The World of Galaxy Zoo – part 1 of 2
One of the most exciting aspects of Galaxy Zoo has been the way in which a really amazing community has developed around the project. When we started, we didn’t even have a forum, but the incredible success of the project led to many requests, and we created the Galaxy Zoo Forum. The story of how that forum became a real, meaningful community is just as fascinating as the scientific story of Galaxy Zoo. So, we have asked Alice, one of our forum moderators, to tell the story of Galaxy Zoo as soical community. Today, she’ll talk about some of the wonderful things that the community has created, and on Thursday, she’ll tell the story of face-to-face meetup. So, here is the story of the Galaxy Zoo community, courtesy of Alice:
Well, I can’t tell you much about astrophysics. But, perhaps because of this, I can tell you an awful lot about the other species inhabiting Galaxy Zoo, namely the wonderful people.
I can honestly say that Galaxy Zoo is the best thing I’ve ever done. I was staggered to be asked to moderate the discussion forum, but was already addicted to the galaxies and the thrill of making a real contribution to science. Eight months on, I still say that this, added to working with our Zooites, have capped even living abroad.
And I’m not the only one. I don’t know quite what it is, but Galaxy Zoo does something to people. The contributions, both creative and academic, that people have made to the forum are as stunning as the sight of any spiral, and never fail to move me. Infinity rewrote a passage of Shakespeare. Quarkspin came up with this song. Pluk collected up the letters of Galactic Alphabet to write us all a Christmas message. Rick Nowell put together this stunning montage of mergers, which I hope will one day make it to Astronomy Picture of the Day – if not, Rick, hundreds here appreciate it, as you know! He and Starry Nite have also done a disturbingly vast amount of work collecting galactic peas; laughs and science mix all too well here.

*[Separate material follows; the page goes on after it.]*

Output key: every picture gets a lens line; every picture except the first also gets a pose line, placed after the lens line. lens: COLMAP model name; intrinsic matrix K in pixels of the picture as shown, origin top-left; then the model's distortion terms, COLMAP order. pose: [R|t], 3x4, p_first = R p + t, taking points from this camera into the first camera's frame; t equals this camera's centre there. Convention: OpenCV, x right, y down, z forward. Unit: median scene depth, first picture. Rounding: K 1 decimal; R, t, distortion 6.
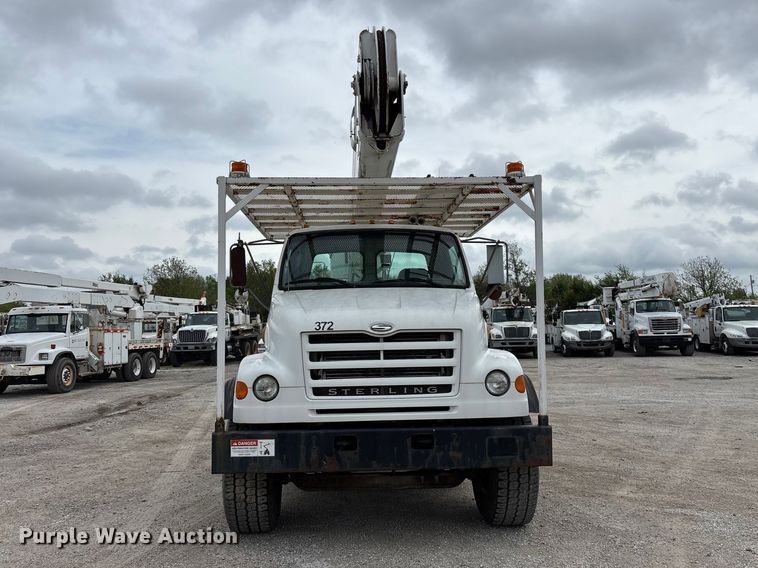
lens RADIAL K [[644.9, 0, 377.2], [0, 644.9, 285.1], [0, 0, 1]] dist [0.084244, -0.036164]
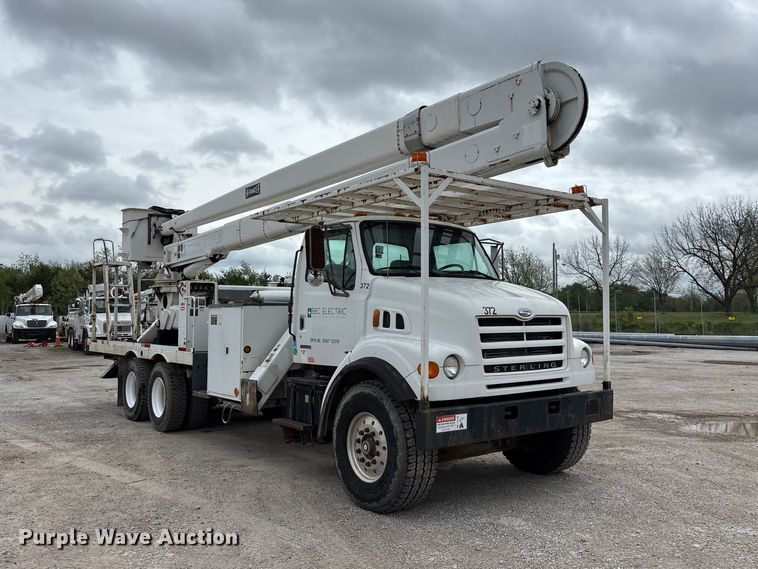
lens RADIAL K [[644.9, 0, 402.7], [0, 644.9, 272.3], [0, 0, 1]] dist [0.084244, -0.036164]
pose [[0.800955, 0.055835, 0.596115, -0.779894], [-0.049649, 0.998407, -0.026806, 0.030345], [-0.596662, -0.008126, 0.802451, 0.165875]]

Zooites have made huge contributions to finding your way around the forum and the science, as well. Geoff Roynon wrote most of the FAQ Reference Library and Finding Information for your Target Object. NGC 3314, who also got us our telescope time to investigate overlapping galaxies and who has done so much work with the Team on Hanny’s Voorwerp, has written a thread about galaxy spectra. EigenState, meanwhile, has written two deliciously scary scientific papers on the physics of spectra – because beginners and professors both come here! Added to that, there is a wonderfully welcoming and helpful atmosphere here, generated entirely by our regulars: was it Half65 who started the tradition of saying “Welcome to the zoo” to all our newcomers? And patient people never tire of helping newbies make galactic signatures, explaining how to classify irregular galaxies or discussing space, time and black holes.
So it goes on – I won’t have mentioned everything or everybody; you may include links to worthy pieces I’ve missed out in the comments! By the way, I can’t resist including my own contribution, with thanks for all the inspiration to Dr Brian May (whose music and website also brought some of our Zooites to us!). But my favourite to date has been SMacB’s awesome galactic videos.